Map it out

Get your compass at the ready to create depth-enhancing colour with balayage mapping from Shannon Lewis, colourist at Jo Hansford Salon

Shannon Lewis

With the popularity of balayage showing no sign of stopping, colourists around the world are continually looking to upgrade their technique to deliver the most natural lived-in look. Similar to the Prism Lights method developed by Christel Lundqvist of STIL Salon, balayage mapping is taken from the process of mapping out sections of hair against the contours of bone structure, in order to work out the optimum placement of light and dark tones. Shannon says: “we picture the head as a compass, with South being the nape of the neck and East and West being each of the ears.”

The end result?
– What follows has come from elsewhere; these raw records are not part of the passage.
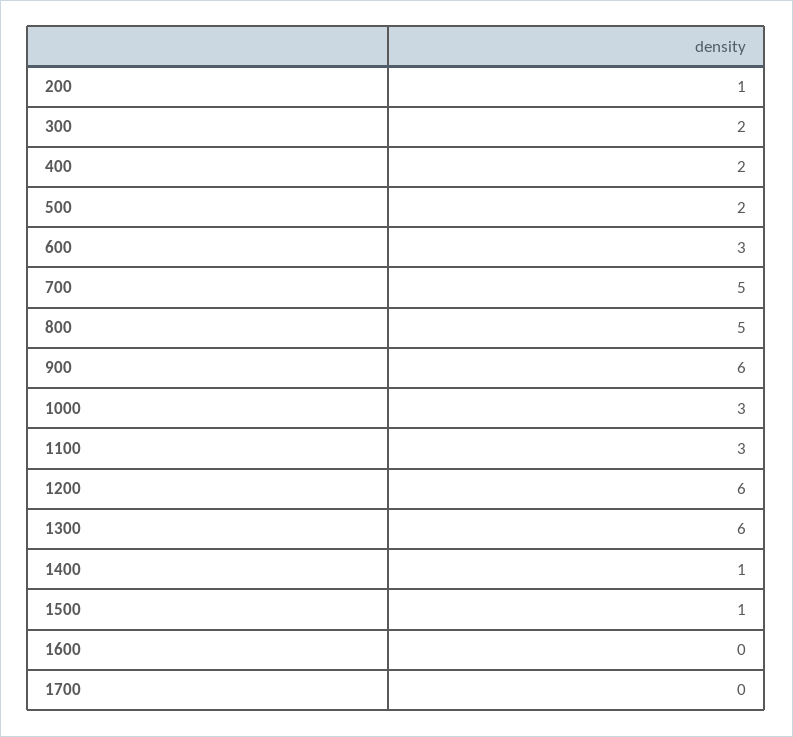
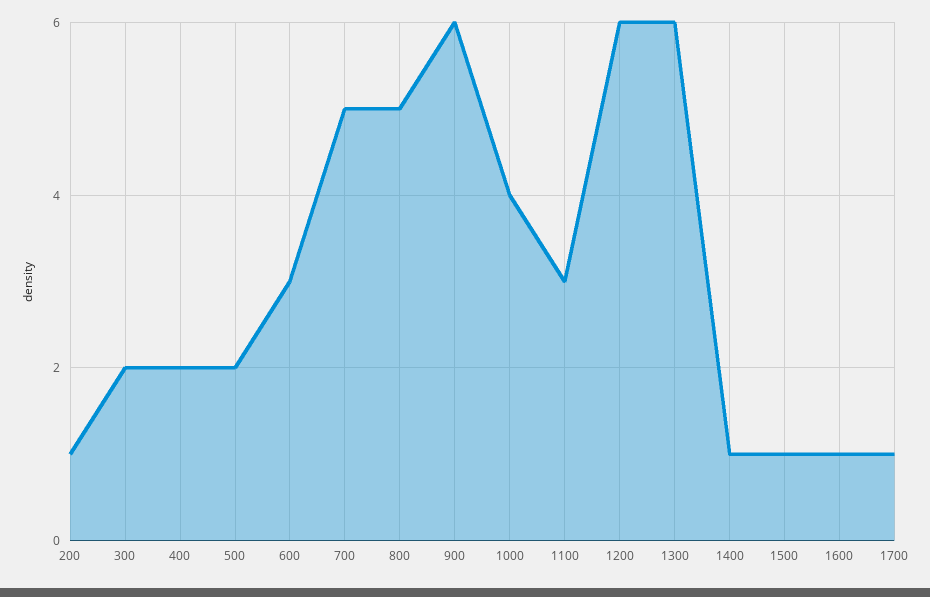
1000: 3 -> 4
1600: 0 -> 1
1700: 0 -> 1

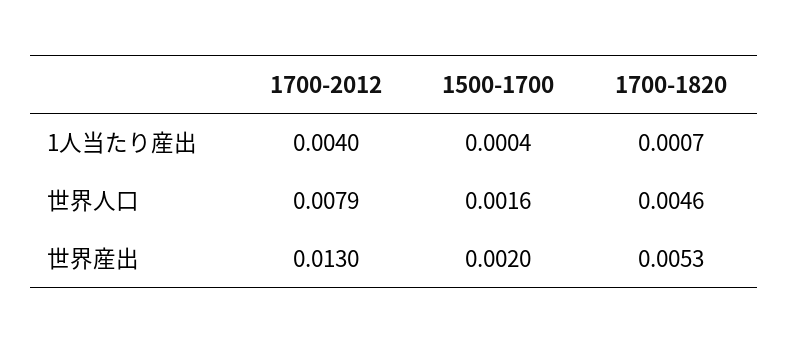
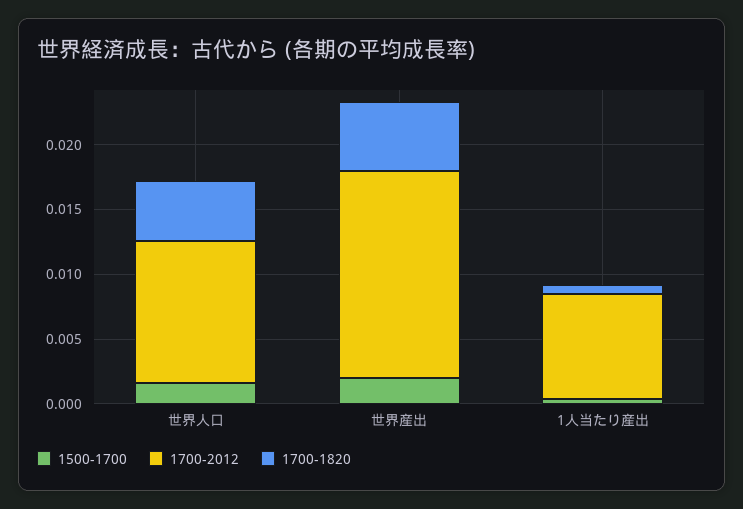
1700-2012, 1人当たり産出: 0.004 -> 0.008
1700-2012, 世界人口: 0.0079 -> 0.011
1700-2012, 世界産出: 0.013 -> 0.016

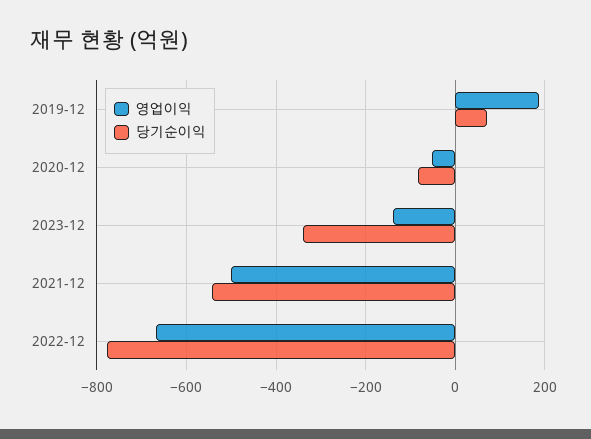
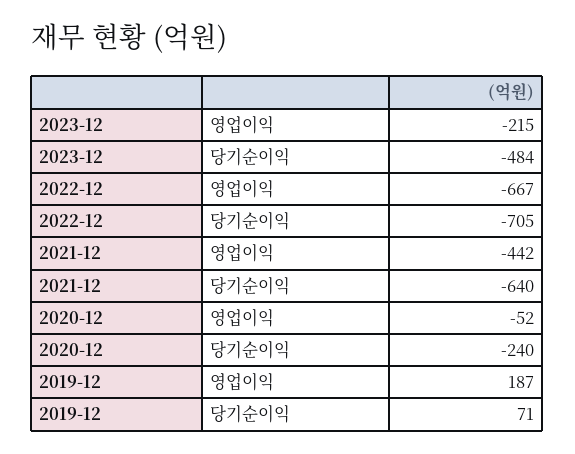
당기순이익, 2020-12: -80 -> -240
영업이익, 2023-12: -140 -> -215
당기순이익, 2023-12: -340 -> -484
영업이익, 2021-12: -500 -> -442
당기순이익, 2021-12: -540 -> -640
당기순이익, 2022-12: -780 -> -705

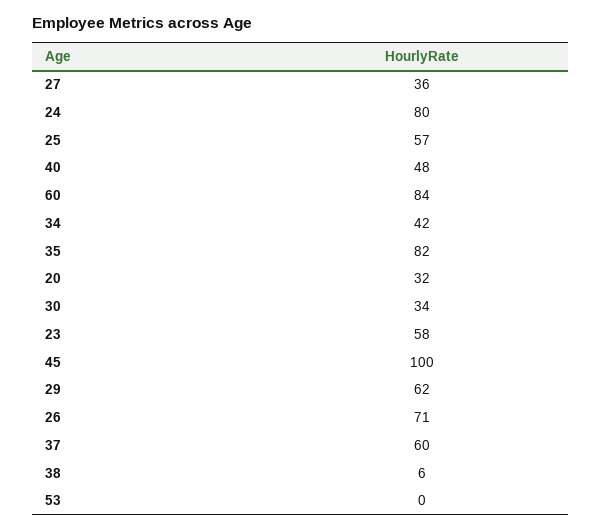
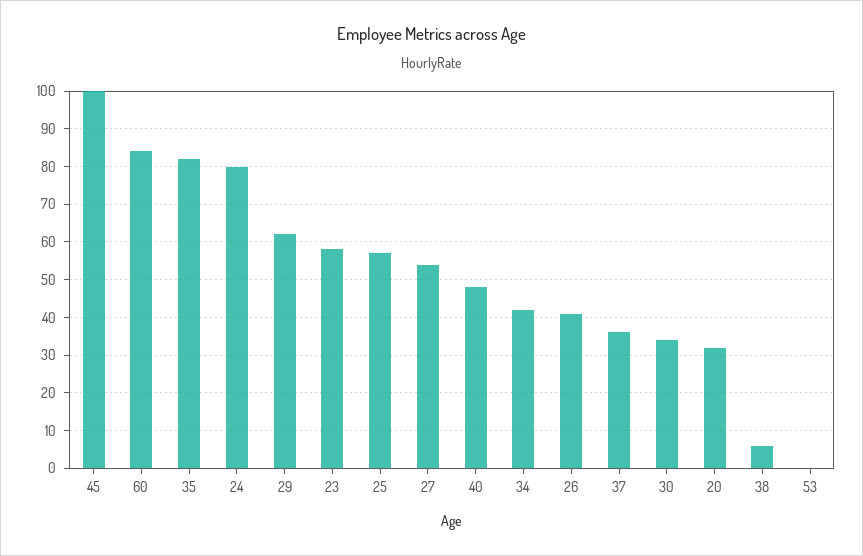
27: 36 -> 55
26: 71 -> 40
37: 60 -> 35

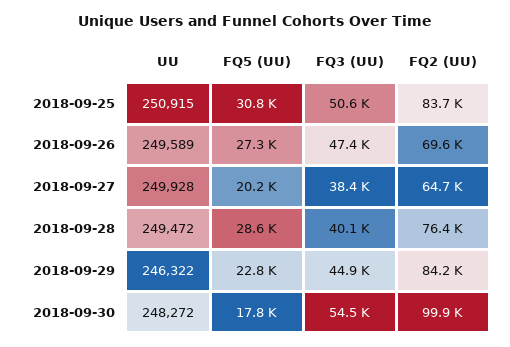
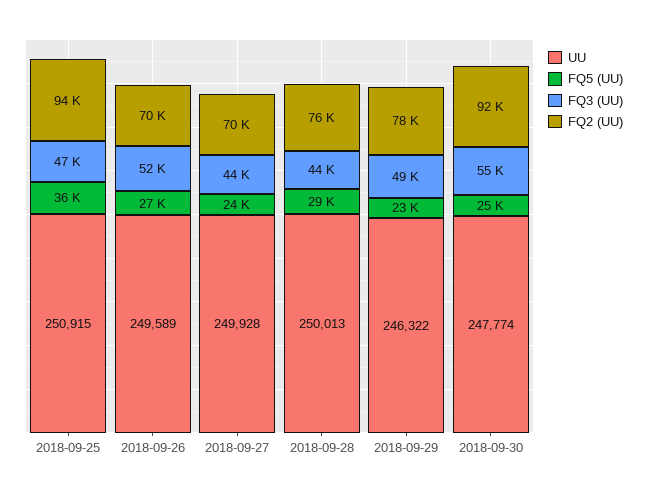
FQ5 (UU), 2018-09-25: 30800 -> 36000
FQ3 (UU), 2018-09-25: 50600 -> 47000
FQ2 (UU), 2018-09-25: 83700 -> 94000
FQ3 (UU), 2018-09-26: 47400 -> 52000
FQ5 (UU), 2018-09-27: 20200 -> 24000
FQ3 (UU), 2018-09-27: 38400 -> 44000
FQ2 (UU), 2018-09-27: 64700 -> 70000
UU, 2018-09-28: 249472 -> 250013
FQ3 (UU), 2018-09-28: 40100 -> 44000
FQ3 (UU), 2018-09-29: 44900 -> 49000
FQ2 (UU), 2018-09-29: 84200 -> 78000
UU, 2018-09-30: 248272 -> 247774
FQ5 (UU), 2018-09-30: 17800 -> 25000
FQ2 (UU), 2018-09-30: 99900 -> 92000

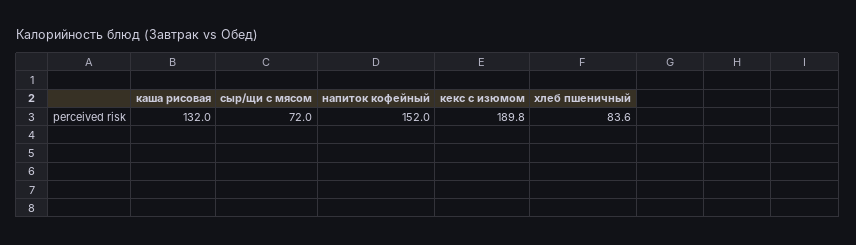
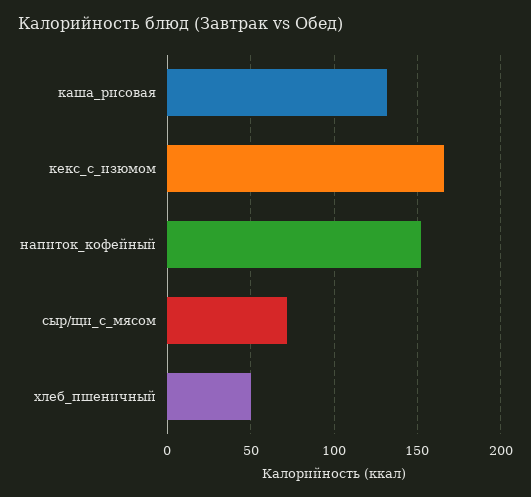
кекс с изюмом: 189.8 -> 165
хлеб пшеничный: 83.6 -> 50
Subtly sun-kissed, depth-enhancing colour which is unique to every head of hair.

Start by identifying a few important factors surrounding the hair, such as how it falls naturally and how it is styled usually, as aspects like the parting will determine how the hair should be ‘mapped.’ With the starting point for the colouring being the nape of the neck, it’s best to move up the hair, teasing and dyeing in ribbon-like sections.

Once you have reached the crown, Shannon says to create a triangle at the top of the hair, which acts as ‘North’, before continuing with the freehand painting. To take the technique one step further, leave some areas without colour, as this also makes use of ‘negative space.’ Finally, focus on the sides of the hair (East and West), with sections of colour painted on below the roots, which will create a natural finish, to avoid the hair looking too ‘done.’

“Balayage mapping is really versatile and works on any hair texture, type and length” says Shannon, as well as being a low-maintenance option for those who are more time conscious. Shannon suggests the colour should be refreshed every 8-12 weeks, but adds: “It’s basically a no-strings-attached hair colour.”